# Tapered ball nose bit



## difalkner (Jan 3, 2012)

One bit I don't have and need to get is a tapered ball nose. I plan to do some 3D carving soon and have some 1/8" and 1/4" ball nose bits but have been looking at 1/16" tapered ball nose bits. 

Should I get 2, 3, or 4 flutes? I know stepover is the key on these and I'm certain I'll start out with conservative settings. As of right now I don't even have a project in mind so whatever I get will be like most bits in this area and I'll just make it work.

I don't want to spend $50 or more on this bit until I get comfortable with what I'll want. I know you get what you pay for but I've seen bits in the $20 range up to $35 and that's where I'd like to start. Probably 90% of what I cut will be Walnut, Maple, Cherry, etc.

Suggestions, please.

David


----------



## Pro4824 (Oct 17, 2015)

JERRAY CNC Carving 4.82 Deg Tapered Angle Ball Tip Radius=0.5mm X 1/4" Shank Tungsten Solid Carbide HRC55 with TiAIN Coated Router Bits https://www.amazon.com/dp/B015C61XX4/ref=cm_sw_r_cp_apa_i_ldh5CbQ0TN6WM

Here ya go David. 
I use it on wood and bronze, it does great on both!! $16


----------



## difalkner (Jan 3, 2012)

Thanks, Joe! I was actually looking at that one in the 1mm radius. Do I need to get the 0.5mm radius instead? Or should I get both...?

David


----------



## Pro4824 (Oct 17, 2015)

I like the .5 but I'll probably get the 1mm also.


----------



## MEBCWD (Jan 14, 2012)

I also have those in the 1/8" shank bits. Here is a link to the set but you can buy them individually. https://www.amazon.com/Package-Asso...en/dp/B01N7S00BH?ref_=bl_dp_s_web_16336927011


----------



## gkas (Nov 28, 2011)

The Jerray 0.5 mm is an excellant bit. I use it a lot. My normal bits are 0.5mm TBN, 1/16" TBN, and 1/8" TBN for larger pieces. I almost always use a 8% stepover in Aspire when using TBN. With the Jerray, the surface comes out like glass.

https://www.routerforums.com/attachment.php?attachmentid=369691&thumb=1


----------



## OCEdesigns (Jan 31, 2019)

I have used this same one but in 2MM. I'm going to buy the 1MM


----------



## Pro4824 (Oct 17, 2015)

gkas said:


> I almost always use a 8% stepover in Aspire when using TBN. With the Jerray, the surface comes out like glass.


So what bit do you use to cut the mirror circles with? Pcd Diamond?

WORK TO DO ::
A. Translate this sentence from the tapered ball nose bit thread into Spanish: "I know stepover is the key on these and I'm certain I'll start out with conservative settings."
B. Write what comes next in the tapered ball nose bit thread, starting after its final sentence.
You won't need the items that come after this.

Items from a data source
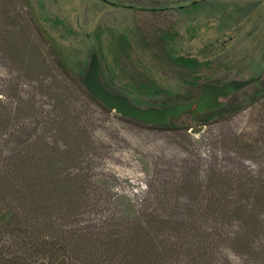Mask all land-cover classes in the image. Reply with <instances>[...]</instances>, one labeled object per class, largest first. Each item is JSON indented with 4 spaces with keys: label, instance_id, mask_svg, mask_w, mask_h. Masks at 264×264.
Returning <instances> with one entry per match:
<instances>
[{
    "label": "rangeland",
    "instance_id": "rangeland-1",
    "mask_svg": "<svg viewBox=\"0 0 264 264\" xmlns=\"http://www.w3.org/2000/svg\"><path fill=\"white\" fill-rule=\"evenodd\" d=\"M197 1L200 3L198 11L187 12L192 15L182 14L186 12L179 10L180 6L190 7L189 2L183 0H23L17 2L15 12L33 13L54 39L65 61L72 64L75 75L83 80L91 55L97 53L102 82L114 94L121 93L116 88L107 87L111 80L108 68L113 71L109 35L111 32L126 35L135 47V64L139 70L145 69L170 91L168 96L142 101L143 108H160V103L167 107L198 99L203 87L188 88L179 82L173 73L154 60L148 48L151 42L140 37V33L151 38L158 30L178 31L177 52L182 56H195L208 43L226 44L234 34H222L223 29L240 24L242 32L234 35L235 41L228 55H223L224 61L216 63L212 67L214 72L208 71L205 76L213 74L218 78L236 66L244 73L246 67L240 64L250 53L256 56L255 65L264 67V0H206L208 4ZM238 3L243 6L240 13H253L254 17L241 20L236 16L233 22L225 20L222 13H238L235 9ZM152 6L160 10L152 12ZM97 31L103 32L100 40L96 38ZM100 47L103 52L99 51ZM105 67L107 76L103 75ZM247 67L251 70L250 66ZM25 72L0 52V98L13 103L18 101L17 97L22 100V114L16 118L12 116V123L21 128L26 126L31 132L38 125L41 128L38 135L53 144L52 149L57 145L61 149L68 147L67 143L71 141L68 137L75 136L68 126L75 120H80L79 125L86 130L83 144L80 140L76 142L74 155L79 160L70 162L69 170L81 171L88 180L90 185L84 201L90 204V208L79 217L61 220L66 228L92 237L117 234L124 210L134 205L153 222L154 229L164 222L162 219L171 220L158 234H151L156 246L165 239L180 242L181 237L178 240L172 226L194 220L204 232L212 234L213 242L214 231L221 229L223 238L215 240L219 246L215 250L216 257L227 258L232 264H259L256 258L263 261L262 257L248 254L247 249L241 251L230 241L239 224L224 222L221 217L214 218L213 215L205 220L199 210L207 198L205 190L201 189L208 186L203 175L210 176L215 170L222 169L229 177H238V163H241L240 169L257 173L264 182V98L255 96L264 87V74L258 84L221 100L226 105L241 107L228 121L205 117L210 122L201 126L194 114L186 113L160 128L137 125L103 106L106 112L90 103L80 92L66 85L60 86L52 76L45 74L38 78ZM117 82L122 85L121 80ZM60 98L77 112L67 116L58 101ZM233 141L254 142L262 149L255 153H241L232 145ZM38 145L46 153L53 152L50 146ZM2 150L14 154L20 147L11 139L6 145L0 144ZM30 151L32 149H29V155ZM33 154L30 157L34 158ZM258 245L262 246V242H257ZM185 259L189 261L187 254ZM214 263L224 264L221 259Z\"/></svg>",
    "mask_w": 264,
    "mask_h": 264
},
{
    "label": "trees",
    "instance_id": "trees-1",
    "mask_svg": "<svg viewBox=\"0 0 264 264\" xmlns=\"http://www.w3.org/2000/svg\"><path fill=\"white\" fill-rule=\"evenodd\" d=\"M18 1L23 0H0V52L10 57L11 64L17 65L21 71L38 78H43L45 74L52 76L60 86L66 85L80 92L90 103L106 111L86 89L83 79L75 75L72 64L65 61L56 42L40 25L37 17L33 13L15 12ZM183 1L189 2L190 7L180 6L179 10L186 12L182 14L192 15L193 13L187 12L198 11L199 1ZM203 2L208 4L206 0ZM237 5L238 8L235 9L238 13H222L225 20L233 22L236 16H240L241 20L254 17L251 15L253 13H240L243 6L240 7L239 3ZM152 7V12L160 10ZM55 22L59 23L58 20ZM223 30L222 34L237 35L242 32V27L240 24H234ZM234 35L228 38L226 44L208 43L202 46L195 56H182L176 47L180 37L178 31L158 30L151 38L140 33V37L151 42L148 48L154 60L173 73L185 87L193 89L207 84L222 85L247 77L261 78L264 67L255 65L254 53L246 55L240 64L246 67L244 73L239 72L237 68L240 67L236 66L218 78L213 74L205 76L206 72L213 71L212 67L216 63L224 61L223 55H228L231 44L235 41ZM102 36V31L96 32L98 40L102 39ZM109 37L112 45L113 71L108 68L111 80L107 87L116 88L119 93L129 97L140 107L144 104L143 100L170 95L169 89L157 82L145 69L139 70V66L135 64L137 61L134 57L135 47L126 35L111 32ZM99 51L103 52L102 47ZM45 71L47 73H44ZM104 74L108 75L106 67ZM119 80L122 85L118 84ZM255 96L264 98V87ZM17 99L18 101L13 103L0 98V144L6 145L13 139L20 147L14 154L6 150L0 151V264H215L216 259L223 260L224 264H232L227 258L216 257L215 250L219 246L215 240L223 238L221 229L214 231L213 242L212 234L204 232L194 220L175 223L172 226L177 233L175 236L178 240L181 237V241L184 242L165 239L156 246L151 234H158L171 220L162 219L164 222L157 224L154 229L153 222L146 216L145 218L144 213L139 212L134 205L124 210L118 226L121 229L117 234L92 237L91 234L66 228L61 220L79 217L84 210L90 208L89 203L84 201L90 185L88 180L81 171L69 170L70 162L79 160L74 155L76 142L80 140L83 144V132L86 130L83 125H79L80 120H75V123L68 126L75 135L72 137L70 134L71 138L67 136L71 139L67 143L68 147L61 149L57 145L52 149L53 144L47 143L38 135L41 129L38 125L31 132L26 126L21 128L12 123V116L14 118L20 116L22 114L20 111L23 110L20 104L22 100L18 97ZM58 101L67 116L77 112L72 110L73 106L72 109L67 106L64 98ZM192 101L194 100L187 102ZM229 104L216 112L203 115H198L194 111L190 113L194 114L201 126H206L210 122L205 117L225 122L241 108L236 104ZM159 105L166 107L161 103ZM72 118L74 120V116ZM132 122L144 125L137 121ZM157 127L164 128L161 125ZM38 144L50 146L53 152L46 153ZM232 145L241 153H255L262 149L254 142L233 141ZM29 149H32L30 155ZM31 154L34 158L30 157ZM238 164L241 167V163ZM240 167L238 177L234 178L229 177L222 169L215 170L210 176L203 175L202 178L208 186L203 187L201 183L200 186L205 190L208 199L206 198L205 205L200 207L199 214L205 220L213 215L214 218L221 217L224 222L239 224L237 233L230 241L241 251L247 249L248 254L262 257V262L257 258L255 261L264 264V182L257 173ZM257 242H262V246H257ZM186 254L188 262L185 259Z\"/></svg>",
    "mask_w": 264,
    "mask_h": 264
},
{
    "label": "water",
    "instance_id": "water-1",
    "mask_svg": "<svg viewBox=\"0 0 264 264\" xmlns=\"http://www.w3.org/2000/svg\"><path fill=\"white\" fill-rule=\"evenodd\" d=\"M259 80L260 78H253L233 80L223 85L207 84L203 87L200 97L195 101L163 108H143L135 105L129 97L123 94H114L105 88L101 79V64L98 55L93 53L83 82L92 97L116 115L146 125L167 126L191 111H195L199 115L218 111L225 106L221 99H227L238 94Z\"/></svg>",
    "mask_w": 264,
    "mask_h": 264
}]
</instances>
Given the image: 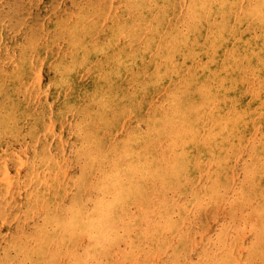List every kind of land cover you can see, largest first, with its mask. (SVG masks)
<instances>
[{"label": "rangeland", "instance_id": "rangeland-1", "mask_svg": "<svg viewBox=\"0 0 264 264\" xmlns=\"http://www.w3.org/2000/svg\"><path fill=\"white\" fill-rule=\"evenodd\" d=\"M1 179L0 264H264V0H0Z\"/></svg>", "mask_w": 264, "mask_h": 264}, {"label": "bare ground", "instance_id": "bare-ground-1", "mask_svg": "<svg viewBox=\"0 0 264 264\" xmlns=\"http://www.w3.org/2000/svg\"><path fill=\"white\" fill-rule=\"evenodd\" d=\"M94 10V9H93ZM97 15V14H96ZM88 16H86V18H87ZM55 21V20H54ZM30 30V29H29ZM75 33V32H74ZM82 34V33H81ZM92 34V33H91ZM90 34V35H91ZM31 35V34H30ZM26 38V37H25ZM43 38V37H42ZM78 39V38H77ZM34 40V39H33ZM27 41V40H26ZM44 43V42H43ZM69 43V42H68ZM79 46V45H78ZM36 49V48H35ZM25 53V52H24ZM27 53V52H26ZM84 54V53H83ZM41 57V56H40ZM38 62V61H37ZM41 68V67H40ZM9 72V71H8ZM29 75V74H28ZM35 80V79H34ZM26 84V83H25ZM6 91V90H5ZM17 99V98H16ZM47 107V106H46ZM75 122V121H74ZM148 125H149V123H148ZM103 126V125H102ZM51 127V126H50ZM17 134V133H16ZM68 136V135H67ZM103 136V135H102ZM55 138V137H54ZM48 140V139H47ZM55 140V139H54ZM43 142V141H42ZM81 145V144H80ZM83 145V144H82ZM94 148V147H93ZM87 150V149H86ZM82 151V150H81ZM5 152V151H4ZM3 152V153H4ZM83 152V151H82ZM78 153V152H77ZM42 155V154H41ZM87 155V154H86ZM18 157V156H17ZM82 157H83V155H82ZM89 159V158H88ZM96 159H98V158H96ZM88 161V160H87ZM105 163V162H104ZM43 165V164H42ZM61 165V164H60ZM13 166V165H12ZM45 167V166H44ZM88 167V166H87ZM104 169V168H103ZM96 170V169H95ZM8 172V171H7ZM64 173V172H63ZM119 173V172H118ZM108 174V173H107ZM8 175V174H7ZM2 178V177H1ZM84 178V177H83ZM6 179H8V178H6ZM5 179V180H6ZM78 179V178H77ZM103 179V178H102ZM1 182H2V179L0 180ZM101 182V181H100ZM5 184V183H4ZM102 184V183H101ZM68 192V191H67ZM47 193V192H46ZM44 198V197H43ZM134 199V198H133ZM133 201V200H132ZM74 213V212H73ZM76 214V213H75ZM78 215V214H77ZM72 216V215H71ZM70 216V217H71ZM73 217H75V215H73ZM78 217H80V216H78ZM72 218V217H71ZM72 220V219H71ZM137 220V219H136ZM73 221V220H72ZM72 221H71V224H72ZM74 222V221H73ZM73 225H74V223H73ZM72 225V226H73Z\"/></svg>", "mask_w": 264, "mask_h": 264}]
</instances>
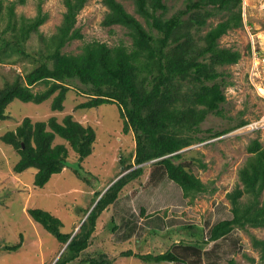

RESPONSE LIST ::
A. Sé que el paso lateral es la clave con estas y estoy seguro de que empezaré con ajustes conservadores.

B.
----------



## BalloonEngineer (Mar 27, 2009)

David, while the usual recommendation is 2 flute bits for most wood cutting, for the smaller tapered ball nose Ron Reed at PreciseBits recommends 3 flutes because the bits are quite a bit stronger, allowing a bit more aggressive feed rates. He has presented at our CNC User Group a couple of times, and is extremely knowledgeable. PreciseBits has some excellent tapered ball nose bits, and their shop is only two miles from where we usually meet. I also have and have used some of the import ones, and they are fine, but in my opinion, the PreciseBits ones cut a bit cleaner

For a project I am working on, I will shortly doing be some side by side testing, same design, same wood, different bits, so I hope to have a little more evidence as to whether my opinion can be substantiated.


----------



## difalkner (Jan 3, 2012)

I'm certainly looking forward to that, Richard. I ordered the 0.5mm and 1.0mm Jerray bits to get started and will just go from there. 

I did see a Yonico 4 flute bit at 1/16" and it looks pretty good at $24.95. Also saw an Amana in the same specs as the Yonico but it was $46.50 and I didn't want to spend that much right out of the gate.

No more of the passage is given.